The Democratic National Committee is shaking up its nomination process to allow any state to make the case they should be one of the first to hold a primary or caucus.

In previous years, the four traditional early states — Iowa, New Hampshire, Nevada, and South Carolina — have all held waivers to allow them to choose the Democratic presidential nominee before every other state.

But under a new plan adopted by the DNC’s Rules and Bylaws Committee on Wednesday, any state that wants to go first could apply to do so.

South Carolina Democratic Party Chair Trav Robertson said Thursday the state party will be seeking to keep its First-in-the-South slot.

“I think there will be a lot of competition to get one of those spots,” he said. “South Carolina is going to make a very good case that we should remain where we are, if not a little ahead.”

Under the new plan, the DNC will select early states based on three criteria: diversity, competitiveness, and feasibility.

Any state that wants to go before everyone else will have to argue its case to the DNC, and up to five could be chosen by mid-July.

“Our hope is that they’ll see how amazing South Carolina is and has been and how important we’ve been to the nominating process up to this point in selecting presidents of the United States,” Robertson said.

Every four years, South Carolina’s First-in-the-South primaries capture national attention and give the state’s voters a prominent role in selecting their party’s next presidential nominee, an outsized voice they might not have during the general election in such a reliably red state.

The primaries also bring in a lot of money.

“These people coming in and renting cars, hiring staff, working in building and renting buildings, going to restaurants — it’s vitally important to South Carolina’s economy,” Robertson said. “You’re talking anywhere from an additional $50 million to half-a-billion dollars to the local economies in our state.”

States that are not picked would have to wait until early March to hold their Democratic primaries.

“If you go later in the process, when a lot of people have dropped out, it’s a two-person race and it doesn’t seem to make that much difference, or they already know who the nominee’s going to be, then those nominations, those primaries or caucuses, don’t have as much impact,” University of South Carolina Political Science Professor Bob Oldendick said.

Swing states in the Midwest in particular could make a compelling argument to be added to the early calendar, Oldendick said.

The shakeup comes after some Democrats called for change to the calendar following the 2020 first-in-the-nation Iowa caucuses, marred by late results, confusion, and doubt, with critics saying the caucus structure is inaccessible to many as well.

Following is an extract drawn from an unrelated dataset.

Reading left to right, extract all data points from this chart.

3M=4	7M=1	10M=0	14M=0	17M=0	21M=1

“I think there’s going to be a big shift. I think over the last several election cycles, and particularly with the problems in 2020, people have been very dissatisfied,” he said.

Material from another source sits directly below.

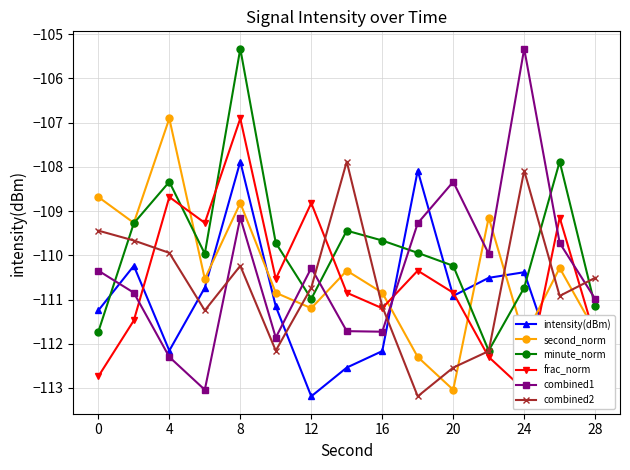

In minute_norm, how many points are lower than both neighbors (excluding endpoints)?

3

Robertson argues South Carolina is “economically beneficial” for campaigns, with affordability of media markets and ease of travel from one side of the state to the other.

He said Democrats must be careful to ensure a presidential nomination is not limited to only those candidates who have enough wealth to afford an expensive campaign or that the eventual nominee does not run out of money by the time they begin campaigning for the general election.

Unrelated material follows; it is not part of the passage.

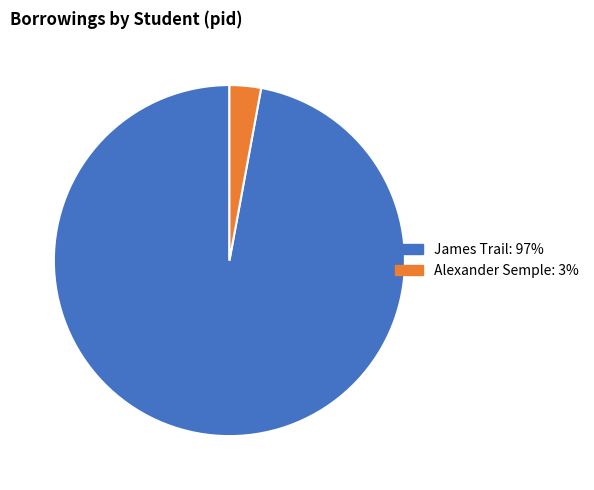

Is there any slice that represents more than half of the pie?

Yes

When Democrats will hold their next presidential nominating contest will heavily depend on if President Joe Biden seeks re-election in 2024, as some state parties opt to not hold primaries or caucuses if an incumbent president from their party is up for re-election.

Republicans, however, will hold nominating contests in two years.

“When it comes to the presidential nomination process, keeping the SCGOP’s First in the South status is our top priority, and we’ve been able to work with other states to maintain the current schedule,” South Carolina Republican Party Chair Drew McKissick said in a statement. “It allows our voters to get a better look and have more access to presidential candidates than the rest of the country. With the way Democrats are plunging in the polls, you would think the presidential primary timeline would be the least of their problems right now.”